On Sep 23, 1:41 am, *wrote:
On Sep 22, 4:16 pm, *wrote:


You could put on each of the 3 ohm channels 2x 6 ohm LSes, plus one of
the tweetered 6 ohms via a capacitor. Put all 3 in parallel. It gives
you 3 ohms at lf, 2-6ohms at hf, which is all good. Any modern IC
output amp will protect itself if you max out the volume, and speaker
impedances are only nominal, they vary quite a long way out in
reality.


Hi NT, thanks for that, but could I trouble you for an ASCII
schematic? Or a pic of a sketch. I am not as smart as you think I am.
What kind of cap, what value and voltage?

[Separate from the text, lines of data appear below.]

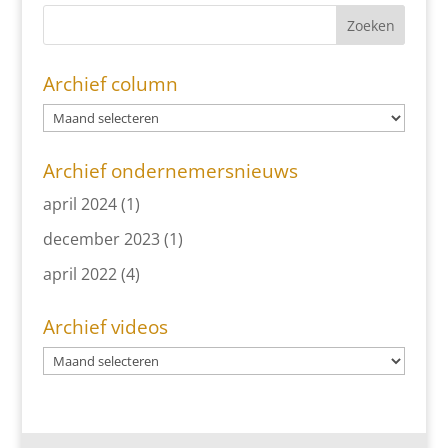
Archief column
Archief ondernemersnieuws
april 2024
(1)
december 2023
(1)
april 2022
(4)
Archief videos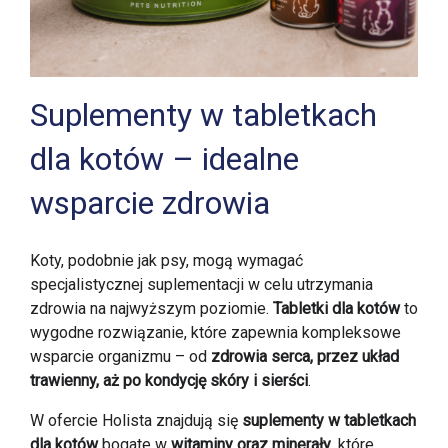
Suplementy w tabletkach
dla kotów – idealne
wsparcie zdrowia
Koty, podobnie jak psy, mogą wymagać
specjalistycznej suplementacji w celu utrzymania
zdrowia na najwyższym poziomie.
Tabletki dla kotów
to
wygodne rozwiązanie, które zapewnia kompleksowe
wsparcie organizmu – od
zdrowia serca, przez układ
trawienny, aż po kondycję skóry i sierści
.
W ofercie Holista znajdują się
suplementy w tabletkach
dla kotów
bogate w
witaminy oraz minerały
, które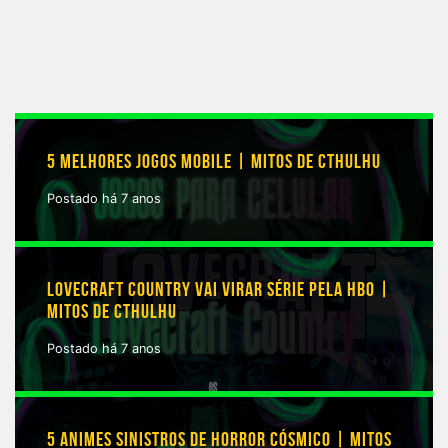
5 MELHORES JOGOS MOBILE | MITOS DE CTHULHU
Postado há 7 anos
LOVECRAFT COUNTRY VAI VIRAR SÉRIE PELA HBO |
MITOS DE CTHULHU
Postado há 7 anos
5 ANIMES SINISTROS DE HORROR CÓSMICO | MITOS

If polarized, which way
around?


Thanks


Dave


. *-----+-----+-----+
. * * * | * * | * * |
. * * *LS * *LS * *LS
. * * * | * * | * * |
. * * * | * * | * * C
. * * * | * * | * * |
. *-----+-----+-----+


Cap value, if we wanted 2ohms at 1kHz so it doesnt affect the existing
cap noticeably, that's 80uF. 47-100uF would be fine. Less might or
might not be ok.


NT


Apparently, you forgot that he requested the polarity, NT.


there is no polarity for the capacitor. Do you always think people
have forgotten something if they dont answer it?